Un étudiant sénégalais sauvagement tué en France

Cet énième meurtre d’un Sénégalais passera-t-il en silence ? En tout cas la Fédération des Sénégalais de France ne compte pas laisser la famille Diédhiou dans sa douleur. En effet, le procès de l’étudiant sénégalais M. L. Diédhiou s’est ouvert hier lundi, en Cours d’assises à Besançon, en France, avec entre autres, la constitution du jury de jugement, l’appel des témoins et des experts, le rapport d’expertise (médicine légale).

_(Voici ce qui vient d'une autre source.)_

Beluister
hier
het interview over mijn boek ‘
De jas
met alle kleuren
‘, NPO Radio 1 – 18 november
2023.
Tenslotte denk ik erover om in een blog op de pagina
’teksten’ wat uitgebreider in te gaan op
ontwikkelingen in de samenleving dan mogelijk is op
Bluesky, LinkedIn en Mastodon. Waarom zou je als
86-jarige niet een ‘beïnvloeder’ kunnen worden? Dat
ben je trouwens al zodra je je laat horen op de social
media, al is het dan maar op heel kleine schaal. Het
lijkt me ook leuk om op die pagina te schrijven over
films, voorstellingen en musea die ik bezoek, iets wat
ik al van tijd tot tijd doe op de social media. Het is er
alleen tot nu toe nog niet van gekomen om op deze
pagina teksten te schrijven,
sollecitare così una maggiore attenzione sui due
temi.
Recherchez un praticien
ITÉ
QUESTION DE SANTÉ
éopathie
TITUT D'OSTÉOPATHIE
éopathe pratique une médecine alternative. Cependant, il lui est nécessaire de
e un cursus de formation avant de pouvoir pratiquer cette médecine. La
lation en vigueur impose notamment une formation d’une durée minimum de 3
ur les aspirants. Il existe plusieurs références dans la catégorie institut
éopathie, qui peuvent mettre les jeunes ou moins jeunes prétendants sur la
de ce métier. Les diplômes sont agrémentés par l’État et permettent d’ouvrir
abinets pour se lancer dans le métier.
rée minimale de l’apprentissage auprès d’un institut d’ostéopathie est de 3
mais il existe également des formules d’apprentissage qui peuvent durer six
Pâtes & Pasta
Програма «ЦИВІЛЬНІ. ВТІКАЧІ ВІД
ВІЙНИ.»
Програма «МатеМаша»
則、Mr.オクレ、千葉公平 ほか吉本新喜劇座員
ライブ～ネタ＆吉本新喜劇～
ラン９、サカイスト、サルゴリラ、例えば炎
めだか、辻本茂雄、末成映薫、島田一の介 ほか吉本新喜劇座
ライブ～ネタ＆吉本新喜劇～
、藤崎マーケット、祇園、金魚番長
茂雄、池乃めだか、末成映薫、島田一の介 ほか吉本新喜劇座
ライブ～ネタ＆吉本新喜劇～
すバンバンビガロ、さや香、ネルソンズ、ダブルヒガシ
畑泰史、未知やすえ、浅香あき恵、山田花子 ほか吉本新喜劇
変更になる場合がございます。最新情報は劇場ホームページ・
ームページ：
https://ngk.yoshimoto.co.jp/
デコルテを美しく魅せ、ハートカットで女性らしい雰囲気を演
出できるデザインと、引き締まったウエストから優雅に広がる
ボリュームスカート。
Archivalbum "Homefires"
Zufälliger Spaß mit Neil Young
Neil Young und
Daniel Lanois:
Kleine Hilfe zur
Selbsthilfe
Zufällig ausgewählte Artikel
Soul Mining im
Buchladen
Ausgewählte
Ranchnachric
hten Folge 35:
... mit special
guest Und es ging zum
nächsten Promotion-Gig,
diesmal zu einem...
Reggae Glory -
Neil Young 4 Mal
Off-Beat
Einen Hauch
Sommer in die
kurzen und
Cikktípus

Né en 1982, l’étudiant était aussi videur de boîte pour pouvoir payer ses études et subvenir aux besoins de sa famille basée en Casamance. C’est d’ailleurs dans la nuit du 22 au 23 avril 2017 qu’il est tué par plusieurs individus. Selon un de nos sources qui était au procès, les témoins S.M. Sèye, binôme de Diédhiou dans le travail, et El Messaoudi étaient formels : l’étudiant est agressé par 7 personnes. Les faits remontent au soir du 22 avril : «un individu se présente devant la porte de la boîte où le ticket d’entrée coûte 5 euro. Interpelé par le jeune sénégalais, l’habitué des lieux s’énerve et commence à débiter des insultes racistes et autres menaces – »je vais régler ton compte »’. Après quelques minutes, ses amis et frères, 6 personnes au total, qu’ils avaient appelés, arrivent sur les lieux. À ce moment tout est allé vite pour le pauvre videur qui ne cherchait qu’à gagner sa vie dignement. Il reçoit deux coups de couteau, sur la cuisse et sur la poitrine avec 17 cm de profondeur. L’expertise médicolégale a permis de faire la lumière sur ces détails, de même que le visionnage des images des caméras de surveillance de la ville de Besançon et de l’établissement le Styl, ont corroboré les témoignages. L’horreur de l’assassinat de l’étudiant sénégalais visionnée, son frère et un de ses cousins sont inconsolables dans la salle, avec les preuves en charge dont les vidéos et le couteau retrouvé dans le Doubs, les 7 personnes accusées dont les frères Cid et les frères Farès ont reconnu les faits. Malgré tout cela, leurs avocats sont à la charge. Pour rappel, le procès de l’étudiant sénégalais prendra fin le vendredi 17 janvier 2020. Ses parents n’ont pas pu aller en France pour cause de visa refusé.

Dans ce dossier de meurtre, les Sénégalais de France, notamment ceux de Besançon, se disent abandonnés par les autorités consulaires.